+++ Source data

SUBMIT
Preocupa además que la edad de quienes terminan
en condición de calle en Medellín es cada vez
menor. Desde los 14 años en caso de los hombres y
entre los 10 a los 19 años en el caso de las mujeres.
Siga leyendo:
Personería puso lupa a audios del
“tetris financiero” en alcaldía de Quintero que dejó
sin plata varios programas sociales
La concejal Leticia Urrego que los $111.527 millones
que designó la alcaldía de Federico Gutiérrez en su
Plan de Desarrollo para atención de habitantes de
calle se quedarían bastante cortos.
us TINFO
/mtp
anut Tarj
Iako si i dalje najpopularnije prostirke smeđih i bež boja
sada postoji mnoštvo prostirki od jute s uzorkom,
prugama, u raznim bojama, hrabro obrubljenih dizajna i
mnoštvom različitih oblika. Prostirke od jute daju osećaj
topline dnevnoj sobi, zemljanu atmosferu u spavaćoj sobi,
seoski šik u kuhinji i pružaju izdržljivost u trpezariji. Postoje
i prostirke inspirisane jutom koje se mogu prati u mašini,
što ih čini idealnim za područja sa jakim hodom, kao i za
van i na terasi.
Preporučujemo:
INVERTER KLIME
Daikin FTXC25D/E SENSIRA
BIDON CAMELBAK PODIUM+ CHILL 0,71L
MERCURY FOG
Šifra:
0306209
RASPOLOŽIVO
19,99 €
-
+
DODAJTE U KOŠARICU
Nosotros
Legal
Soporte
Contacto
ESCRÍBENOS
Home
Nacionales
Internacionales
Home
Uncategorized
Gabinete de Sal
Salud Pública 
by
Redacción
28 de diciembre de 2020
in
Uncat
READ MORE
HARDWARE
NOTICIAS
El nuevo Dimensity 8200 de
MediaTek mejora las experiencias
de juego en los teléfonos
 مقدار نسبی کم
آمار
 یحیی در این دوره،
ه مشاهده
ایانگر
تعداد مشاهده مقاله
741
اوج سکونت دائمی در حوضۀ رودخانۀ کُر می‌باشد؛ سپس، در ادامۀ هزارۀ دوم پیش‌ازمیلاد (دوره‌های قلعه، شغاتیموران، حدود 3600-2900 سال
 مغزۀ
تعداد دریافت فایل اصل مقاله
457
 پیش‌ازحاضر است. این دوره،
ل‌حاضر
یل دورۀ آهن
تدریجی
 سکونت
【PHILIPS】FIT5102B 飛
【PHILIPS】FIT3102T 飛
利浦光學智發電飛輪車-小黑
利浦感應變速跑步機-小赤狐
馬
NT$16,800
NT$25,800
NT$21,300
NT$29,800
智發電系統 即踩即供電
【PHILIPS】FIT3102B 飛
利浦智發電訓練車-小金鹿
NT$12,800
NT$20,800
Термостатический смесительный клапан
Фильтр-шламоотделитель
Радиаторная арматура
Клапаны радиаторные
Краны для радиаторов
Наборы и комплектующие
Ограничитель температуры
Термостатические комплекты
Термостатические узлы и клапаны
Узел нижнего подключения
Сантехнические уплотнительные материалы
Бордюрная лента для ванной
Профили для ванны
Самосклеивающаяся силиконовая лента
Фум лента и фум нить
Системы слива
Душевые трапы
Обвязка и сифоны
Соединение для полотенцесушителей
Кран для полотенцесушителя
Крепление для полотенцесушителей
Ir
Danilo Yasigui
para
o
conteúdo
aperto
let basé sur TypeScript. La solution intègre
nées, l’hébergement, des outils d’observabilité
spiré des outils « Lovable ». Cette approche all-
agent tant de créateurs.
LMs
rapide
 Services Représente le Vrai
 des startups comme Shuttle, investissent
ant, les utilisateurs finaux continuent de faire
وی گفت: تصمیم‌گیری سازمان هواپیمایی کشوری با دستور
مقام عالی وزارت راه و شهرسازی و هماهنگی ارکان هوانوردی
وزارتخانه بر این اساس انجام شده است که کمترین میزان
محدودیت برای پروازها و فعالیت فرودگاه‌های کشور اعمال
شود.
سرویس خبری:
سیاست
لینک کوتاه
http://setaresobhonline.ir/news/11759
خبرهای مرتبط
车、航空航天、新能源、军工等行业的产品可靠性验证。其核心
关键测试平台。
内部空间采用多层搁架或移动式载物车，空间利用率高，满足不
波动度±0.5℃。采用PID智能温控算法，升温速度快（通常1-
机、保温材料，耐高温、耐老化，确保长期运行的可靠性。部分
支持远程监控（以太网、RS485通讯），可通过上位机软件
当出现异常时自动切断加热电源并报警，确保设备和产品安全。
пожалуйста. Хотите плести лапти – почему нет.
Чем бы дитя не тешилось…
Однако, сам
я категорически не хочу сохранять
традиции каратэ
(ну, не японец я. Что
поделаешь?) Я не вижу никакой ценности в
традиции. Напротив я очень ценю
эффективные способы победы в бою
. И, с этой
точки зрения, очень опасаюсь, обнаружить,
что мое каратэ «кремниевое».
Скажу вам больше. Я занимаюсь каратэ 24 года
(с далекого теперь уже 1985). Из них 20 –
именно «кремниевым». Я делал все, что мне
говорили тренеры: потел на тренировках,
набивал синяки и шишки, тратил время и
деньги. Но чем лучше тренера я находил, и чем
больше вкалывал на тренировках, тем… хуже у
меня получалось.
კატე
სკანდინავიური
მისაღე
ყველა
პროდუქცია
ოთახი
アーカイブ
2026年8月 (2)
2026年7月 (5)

++++++

■ **Task description**:
Only one number is expected: the count of lines above that contain the string "outils".

■ **Reply to the task**:
2